The strategic picture is clarifying fast. OpenAI is going all-in on defense: Pentagon classified systems, NATO networks, and the political relationships to back it up. Anthropic is going all-in on the moral high ground — and it's working commercially. Claude is #1 on the App Store, uninstalls of ChatGPT are spiking. The market is actually rewarding the safety stance, at least for now.
Nvidia's retreat from both camps is the quiet bombshell. Jensen isn't just de-risking his portfolio — he's signaling that the GPU kingmaker doesn't want to be caught in the crossfire when these companies inevitably IPO into a politicized market. If Nvidia goes neutral, neither lab has a hardware patron. Watch who fills that vacuum.
Meanwhile, the Gemini wrongful death lawsuit and the AI relicensing debate are two different faces of the same problem: we have no legal framework for AI's consequences. A man is dead, and the question of whether a chatbot bears legal responsibility remains genuinely unsettled. Code can be "relicensed" by running it through an AI rewriter, and nobody knows if that's legal. The law is years behind.

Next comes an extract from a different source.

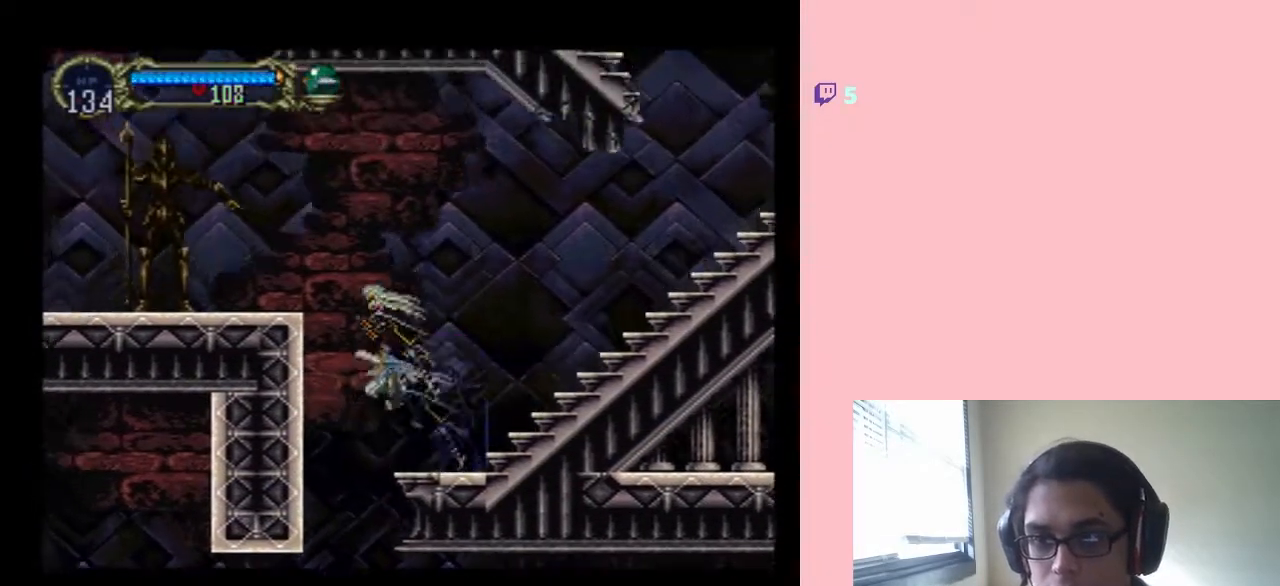
{"dt_ms": 500, "buttons": ["DPAD_LEFT"], "left_stick": "center", "right_stick": "center", "events": [[483, "B", "up"]]}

The Qwen exodus continues — three senior departures this year. If China's most promising open-source AI lab is hemorrhaging talent due to internal politics, that's a gift to Western frontier labs and a headwind for the open-source movement's strongest non-Western contributor.
Watch today: Whether OpenAI responds publicly to Amodei's "lies" accusation. If Altman stays quiet, it's because the Pentagon deal is too important to jeopardize with a PR war. If he responds, the gloves are truly off.